Pitch nine: A long crack that starts nice and then get wide at the top (maybe 5.7). The Pope's Nose page has some beta for the hideous descent.
1985 ROUTE TOPO
I added in some red "corrections". If anyone has better beta, then please clue me in to my errors.
| || From Southwest Rock by David Kozak, 1985. |
I barely managed to drill the holes deep enough to hold body weight with our funky drill. Maybe bring the heavy tools until someone comments that better hardware is in place. Alpine aiders help a lot on the A0+. Bring full rack of gear up to a #5 Camalot, not more than doubles of each size for most of us.
Jul 8, 2011
The Central Buttress is an all time classic up a wilderness dome with an alpine feel. Straightforward route finding via a natural line easily spied from the Fish Camp below. The first bolt in the last section of aid is the worst bolt either of us had seen. Bent and hanging mostly out of the rock, this bolt desperately needs to be replaced.
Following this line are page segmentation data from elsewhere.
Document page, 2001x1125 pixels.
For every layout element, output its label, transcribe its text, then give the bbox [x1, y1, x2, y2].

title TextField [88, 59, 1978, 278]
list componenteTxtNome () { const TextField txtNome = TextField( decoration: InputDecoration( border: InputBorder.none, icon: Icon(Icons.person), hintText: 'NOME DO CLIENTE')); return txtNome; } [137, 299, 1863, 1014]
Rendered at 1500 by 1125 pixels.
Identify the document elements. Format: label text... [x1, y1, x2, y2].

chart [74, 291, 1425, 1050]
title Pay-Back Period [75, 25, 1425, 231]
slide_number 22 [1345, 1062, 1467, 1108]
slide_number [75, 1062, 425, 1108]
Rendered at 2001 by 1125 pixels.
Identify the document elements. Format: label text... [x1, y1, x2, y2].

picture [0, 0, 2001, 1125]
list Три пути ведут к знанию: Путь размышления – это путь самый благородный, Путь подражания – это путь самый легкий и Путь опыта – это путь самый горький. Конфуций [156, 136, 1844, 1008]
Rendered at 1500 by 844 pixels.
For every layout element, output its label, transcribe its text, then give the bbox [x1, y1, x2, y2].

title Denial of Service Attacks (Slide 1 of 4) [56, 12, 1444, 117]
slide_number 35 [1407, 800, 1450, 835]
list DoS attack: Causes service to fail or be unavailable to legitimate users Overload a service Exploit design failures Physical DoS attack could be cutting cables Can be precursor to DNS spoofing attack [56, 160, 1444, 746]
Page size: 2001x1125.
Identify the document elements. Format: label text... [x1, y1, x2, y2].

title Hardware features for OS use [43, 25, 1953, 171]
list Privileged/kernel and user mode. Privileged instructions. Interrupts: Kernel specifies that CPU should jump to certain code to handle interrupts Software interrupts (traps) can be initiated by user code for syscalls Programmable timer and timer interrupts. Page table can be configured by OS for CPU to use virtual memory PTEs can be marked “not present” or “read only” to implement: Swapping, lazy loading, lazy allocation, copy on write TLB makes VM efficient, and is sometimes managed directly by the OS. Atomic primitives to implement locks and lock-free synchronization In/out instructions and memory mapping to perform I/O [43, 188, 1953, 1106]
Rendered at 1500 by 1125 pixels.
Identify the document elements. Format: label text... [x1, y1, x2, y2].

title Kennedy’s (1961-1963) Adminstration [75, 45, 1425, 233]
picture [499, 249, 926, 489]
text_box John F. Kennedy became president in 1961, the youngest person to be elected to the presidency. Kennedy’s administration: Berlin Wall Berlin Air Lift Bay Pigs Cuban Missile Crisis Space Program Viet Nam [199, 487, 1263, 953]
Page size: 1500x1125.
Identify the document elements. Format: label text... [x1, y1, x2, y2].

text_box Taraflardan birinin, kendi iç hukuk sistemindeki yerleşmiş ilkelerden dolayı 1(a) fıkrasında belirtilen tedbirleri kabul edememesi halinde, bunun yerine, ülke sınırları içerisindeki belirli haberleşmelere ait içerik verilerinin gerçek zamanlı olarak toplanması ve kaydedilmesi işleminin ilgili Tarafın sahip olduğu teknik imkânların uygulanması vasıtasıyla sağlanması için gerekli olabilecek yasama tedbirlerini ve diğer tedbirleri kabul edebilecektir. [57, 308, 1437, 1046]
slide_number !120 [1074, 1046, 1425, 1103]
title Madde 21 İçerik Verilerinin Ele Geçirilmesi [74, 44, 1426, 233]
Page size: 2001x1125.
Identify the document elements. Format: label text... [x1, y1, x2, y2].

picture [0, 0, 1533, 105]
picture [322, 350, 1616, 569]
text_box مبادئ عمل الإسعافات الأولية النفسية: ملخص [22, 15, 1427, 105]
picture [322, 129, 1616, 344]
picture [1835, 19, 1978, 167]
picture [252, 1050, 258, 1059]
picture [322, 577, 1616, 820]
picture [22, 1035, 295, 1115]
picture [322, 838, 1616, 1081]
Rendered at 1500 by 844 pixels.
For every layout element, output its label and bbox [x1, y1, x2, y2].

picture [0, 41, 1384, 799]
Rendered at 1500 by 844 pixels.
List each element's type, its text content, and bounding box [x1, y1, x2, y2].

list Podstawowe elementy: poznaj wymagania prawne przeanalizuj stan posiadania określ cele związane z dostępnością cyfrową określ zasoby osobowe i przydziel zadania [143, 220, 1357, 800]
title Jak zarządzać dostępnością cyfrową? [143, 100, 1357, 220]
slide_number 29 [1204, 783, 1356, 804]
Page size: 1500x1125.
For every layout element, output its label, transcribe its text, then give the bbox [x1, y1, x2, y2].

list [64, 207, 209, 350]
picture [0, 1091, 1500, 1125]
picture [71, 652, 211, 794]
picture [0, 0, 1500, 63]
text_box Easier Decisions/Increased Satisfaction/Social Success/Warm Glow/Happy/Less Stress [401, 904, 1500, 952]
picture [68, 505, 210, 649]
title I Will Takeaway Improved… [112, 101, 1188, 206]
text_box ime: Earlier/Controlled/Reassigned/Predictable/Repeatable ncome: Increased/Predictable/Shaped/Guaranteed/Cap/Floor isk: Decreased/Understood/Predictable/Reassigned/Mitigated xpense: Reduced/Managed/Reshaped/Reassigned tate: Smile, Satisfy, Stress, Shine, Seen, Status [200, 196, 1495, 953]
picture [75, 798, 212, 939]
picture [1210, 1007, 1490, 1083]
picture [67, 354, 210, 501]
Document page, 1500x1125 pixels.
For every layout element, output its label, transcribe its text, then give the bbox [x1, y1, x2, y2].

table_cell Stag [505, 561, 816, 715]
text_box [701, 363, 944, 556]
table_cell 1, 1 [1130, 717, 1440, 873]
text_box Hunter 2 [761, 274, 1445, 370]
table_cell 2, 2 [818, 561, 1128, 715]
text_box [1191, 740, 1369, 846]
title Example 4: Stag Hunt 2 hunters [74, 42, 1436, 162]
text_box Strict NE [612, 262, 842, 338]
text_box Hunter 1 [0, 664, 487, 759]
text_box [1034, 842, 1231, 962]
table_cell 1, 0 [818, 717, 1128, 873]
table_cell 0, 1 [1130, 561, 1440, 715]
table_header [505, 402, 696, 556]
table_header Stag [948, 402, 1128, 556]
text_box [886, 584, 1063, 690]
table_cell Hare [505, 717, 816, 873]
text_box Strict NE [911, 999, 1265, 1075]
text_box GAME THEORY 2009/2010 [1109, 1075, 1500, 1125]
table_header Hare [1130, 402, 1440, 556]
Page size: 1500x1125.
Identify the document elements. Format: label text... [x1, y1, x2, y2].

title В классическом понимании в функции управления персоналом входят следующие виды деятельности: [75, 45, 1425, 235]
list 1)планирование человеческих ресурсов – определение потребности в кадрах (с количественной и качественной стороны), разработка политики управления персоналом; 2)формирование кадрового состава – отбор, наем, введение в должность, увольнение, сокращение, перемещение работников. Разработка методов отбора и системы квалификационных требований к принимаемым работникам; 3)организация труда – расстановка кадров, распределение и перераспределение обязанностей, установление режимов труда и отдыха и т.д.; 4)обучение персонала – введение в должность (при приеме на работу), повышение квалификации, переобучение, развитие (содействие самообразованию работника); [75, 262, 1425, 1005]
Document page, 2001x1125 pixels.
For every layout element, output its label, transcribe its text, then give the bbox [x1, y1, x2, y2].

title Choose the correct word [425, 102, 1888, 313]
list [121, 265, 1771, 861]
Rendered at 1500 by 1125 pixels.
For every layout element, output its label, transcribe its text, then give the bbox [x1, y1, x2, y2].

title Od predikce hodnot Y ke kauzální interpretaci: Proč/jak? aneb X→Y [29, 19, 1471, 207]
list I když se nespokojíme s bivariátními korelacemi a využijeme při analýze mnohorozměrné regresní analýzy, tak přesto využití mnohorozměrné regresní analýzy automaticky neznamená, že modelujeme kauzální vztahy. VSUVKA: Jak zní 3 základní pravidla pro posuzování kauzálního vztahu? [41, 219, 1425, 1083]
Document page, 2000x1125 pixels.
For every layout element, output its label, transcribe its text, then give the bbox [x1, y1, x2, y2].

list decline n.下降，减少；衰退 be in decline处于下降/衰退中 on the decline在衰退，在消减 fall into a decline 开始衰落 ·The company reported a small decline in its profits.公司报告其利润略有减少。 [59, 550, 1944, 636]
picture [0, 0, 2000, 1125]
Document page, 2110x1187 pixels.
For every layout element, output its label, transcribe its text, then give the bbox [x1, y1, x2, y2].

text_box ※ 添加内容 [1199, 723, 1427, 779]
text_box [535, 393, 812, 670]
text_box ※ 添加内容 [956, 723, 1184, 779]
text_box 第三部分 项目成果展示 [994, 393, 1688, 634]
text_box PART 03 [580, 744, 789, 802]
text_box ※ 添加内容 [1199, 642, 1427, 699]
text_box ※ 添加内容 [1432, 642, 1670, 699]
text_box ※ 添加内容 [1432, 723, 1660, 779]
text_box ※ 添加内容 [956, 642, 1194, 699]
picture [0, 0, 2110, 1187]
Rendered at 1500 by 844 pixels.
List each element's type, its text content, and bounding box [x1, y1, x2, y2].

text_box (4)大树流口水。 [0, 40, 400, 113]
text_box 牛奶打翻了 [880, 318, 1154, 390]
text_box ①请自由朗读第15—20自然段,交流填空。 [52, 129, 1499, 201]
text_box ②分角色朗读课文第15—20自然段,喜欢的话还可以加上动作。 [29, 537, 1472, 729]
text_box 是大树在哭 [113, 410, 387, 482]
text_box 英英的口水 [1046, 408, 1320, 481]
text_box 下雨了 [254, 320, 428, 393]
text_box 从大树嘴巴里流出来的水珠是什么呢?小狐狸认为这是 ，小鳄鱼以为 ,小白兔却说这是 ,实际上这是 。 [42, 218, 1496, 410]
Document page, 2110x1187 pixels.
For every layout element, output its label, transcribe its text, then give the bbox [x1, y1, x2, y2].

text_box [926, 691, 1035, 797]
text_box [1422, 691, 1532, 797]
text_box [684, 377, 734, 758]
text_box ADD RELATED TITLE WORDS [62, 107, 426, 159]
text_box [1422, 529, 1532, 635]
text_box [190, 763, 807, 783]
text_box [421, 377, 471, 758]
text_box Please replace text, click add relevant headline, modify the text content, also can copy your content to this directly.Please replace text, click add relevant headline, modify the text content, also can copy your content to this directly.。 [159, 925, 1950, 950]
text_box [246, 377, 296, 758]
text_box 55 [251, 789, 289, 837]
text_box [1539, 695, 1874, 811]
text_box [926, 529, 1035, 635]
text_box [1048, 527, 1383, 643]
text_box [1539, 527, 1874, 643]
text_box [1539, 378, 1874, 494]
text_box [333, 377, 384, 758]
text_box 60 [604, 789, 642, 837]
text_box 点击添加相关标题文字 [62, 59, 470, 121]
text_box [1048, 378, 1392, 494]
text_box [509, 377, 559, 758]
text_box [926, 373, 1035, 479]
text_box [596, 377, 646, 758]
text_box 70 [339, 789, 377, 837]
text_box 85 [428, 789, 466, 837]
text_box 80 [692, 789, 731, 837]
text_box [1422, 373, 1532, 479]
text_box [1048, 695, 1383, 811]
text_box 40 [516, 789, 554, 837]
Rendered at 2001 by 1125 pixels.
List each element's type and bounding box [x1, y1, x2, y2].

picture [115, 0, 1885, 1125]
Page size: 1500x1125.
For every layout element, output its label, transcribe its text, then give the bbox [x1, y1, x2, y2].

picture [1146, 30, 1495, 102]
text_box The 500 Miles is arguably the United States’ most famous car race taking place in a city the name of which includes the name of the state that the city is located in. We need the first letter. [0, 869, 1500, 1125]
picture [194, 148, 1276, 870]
Props to Ken Trout for the first ascent of this visionary line.
|By Badger Mitchell|
Sep 5, 2011
Did this route in 7/11 and found it to be half excellent (splitter dihedrals) and half terrible (big, loose blocks I wish we had kicked off/bushes and grass). We did it in 6 pitches and went off route on our pitch 4 (the right side of the dihedral - don't do it - it was very scary, wet, loose, 5.8 climbing with some 5.10 moves and a 5.12- crack we aided). I presumed there was going to be a 5.10 OW but the only offwidth section we found was more like 5.8 and no problem unless the OW section is on the "5.8" pitch above the stellar 5.9 roof crack that is pictured here. We brought doubles from blue TCU's up to new C4 #3s and a #4 and #5. Both of the big one's came in handy on pitches 1 and 4 (for the OW). This was a big adventure and fun, but brutal to do in 3 days. If I knew anything about replacing bolts, I would have replaced "the worst looking bolt in the world." I remember it being a Star drive an inch and a half out of the rock. It held me stepping onto it and needed to aid up to it and through it to the next bolt (pretty airy!). The walk off was brutal and we could not walk down to the bottom - we made it within 20 feet and left a sling and biner - wet, tall bushes, rocky - we were spent at the end of the day and did not enjoy the flat hike out. I will rent horses the next time I go out there...but it was a great adventure.
|By Andy F|
From: Fort Collins, CO
Aug 20, 2013
Awesome adventure climbing!! We had the intention of replacing the "worst bolt in the world", but lightning and rain made us bail on day one of climbing. Day two we just wanted to get to the top of the route and descend before it got dark. We cleaned some huge loose blocks off the route, but more still needs to be done. I thought the pitch off the pedestal was kinda hard. Props to the FA party on an awesome line.